It preserves the Federal commitment to the mostly elderly and disabled
tenants of public housing and section 8 project-based housing, while
the intentional short funding of both programs in the House bill would
ultimately lead to their demise.
The House bill falls short in these and many other areas because its
investment level is simply unsustainable. It is even lower than
sequester levels. Without adequate resources to fund core and housing
programs, it cuts deeply and broadly and very few programs escape the
axe.
The approach taken by the House should concern all of us, because
this is not about politics, it is about our country. Investing in our
infrastructure is something that brings together the U.S. Chamber of
Commerce, major labor groups such as the AFL-CIO, economists, and
policy experts across the entire political spectrum because, as any
business owner will tell you, no matter how challenging the current
environment, you never want to cut the
[[Page S5815]]
investments that allow you to compete and prosper once that crisis
ends.
There are plenty of independent assessments showing that right now as
a country we are not investing enough in our aging infrastructure, and
no one--no one--is suggesting we invest too much. The fact is, if we
slash our investments in infrastructure, we are not saving any money at
all; we are making things worse. We are weakening our basis for private
investment and economic growth. We are putting public safety at risk.

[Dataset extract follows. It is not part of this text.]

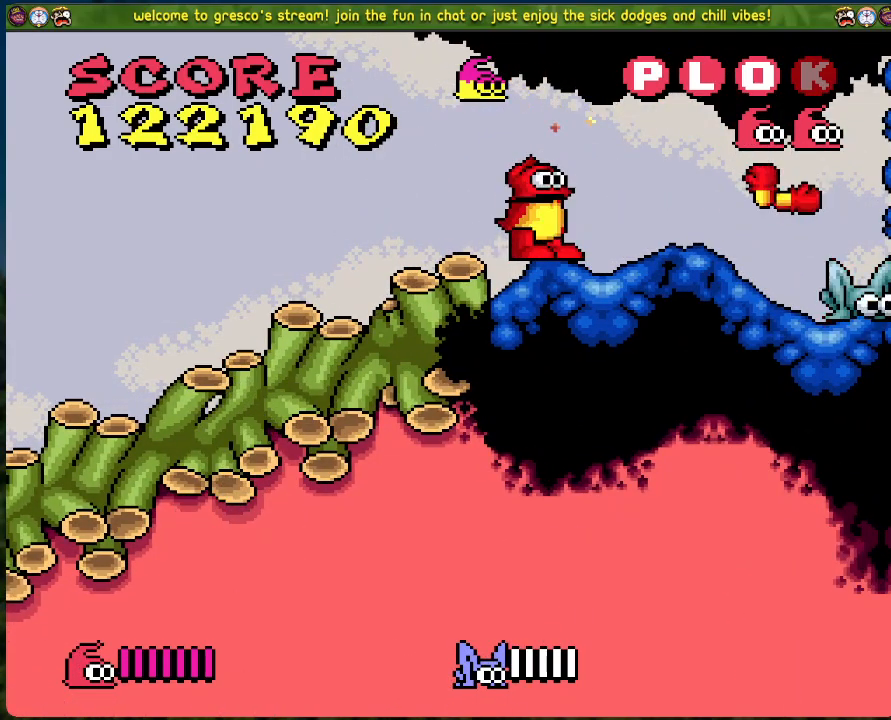
{"buttons": ["X"], "left_stick": "center", "events": [[100, "X", "down"], [200, "X", "up"], [284, "X", "down"], [368, "X", "up"], [485, "X", "down"]]}
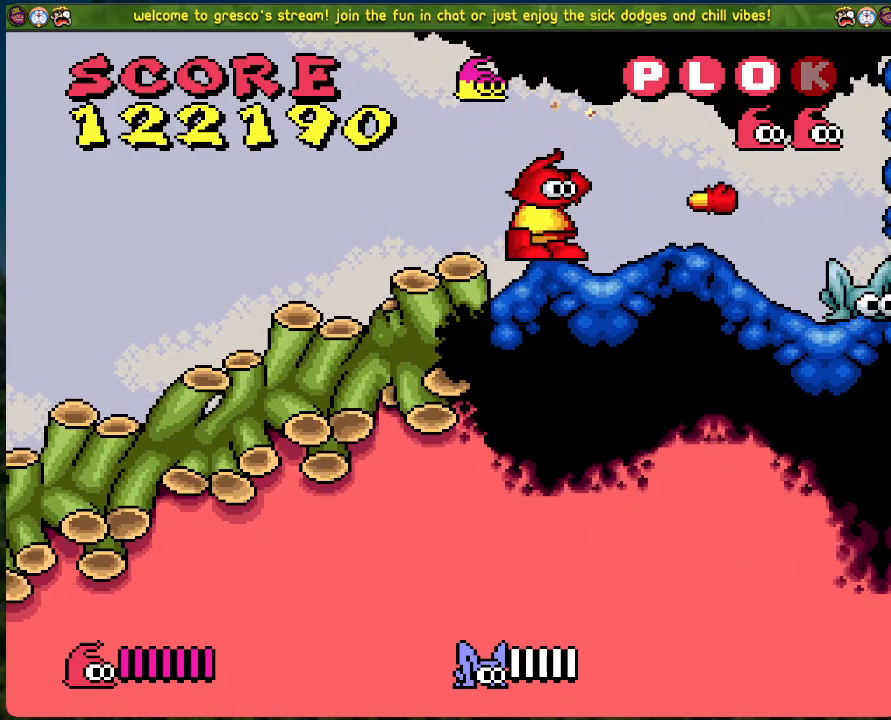
{"buttons": [], "left_stick": "center", "events": [[50, "X", "up"]]}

We are allowing congestion to continue taxing families with painfully
long commutes, long waits at airports, and health-threatening
pollution.
Roads are going to need to be fixed eventually. Bridges are going to
need to be strengthened at some point before they collapse. The air
traffic control system will have to be modernized before air travel
becomes too unreliable. Waiting will only make the work more expensive
when we eventually do it. It is shortsighted and does not make any
sense. That is why the bipartisan Senate bill supports critical
investments in our Nation's infrastructure that are necessary to
support and grow our economy. The investments included in our bill make
it possible for people to get to work and products to get to market.
Because other countries are investing in their infrastructure as
quickly as they can, investments here in America are a key factor in
making sure our country can compete and win in the 21st century global
economy.
Our bipartisan bill also supports our local communities' efforts to
promote economic development, supports small businesses, and creates
affordable housing. These investments help create jobs and are
necessary to ensure our Nation's economic competitiveness into the
future. Our bill funds a critical piece of the safety net, housing
assistance and homeless shelters for millions of families who are one
step from the street. It moves us closer to finally eliminating
homelessness among our Nation's veterans.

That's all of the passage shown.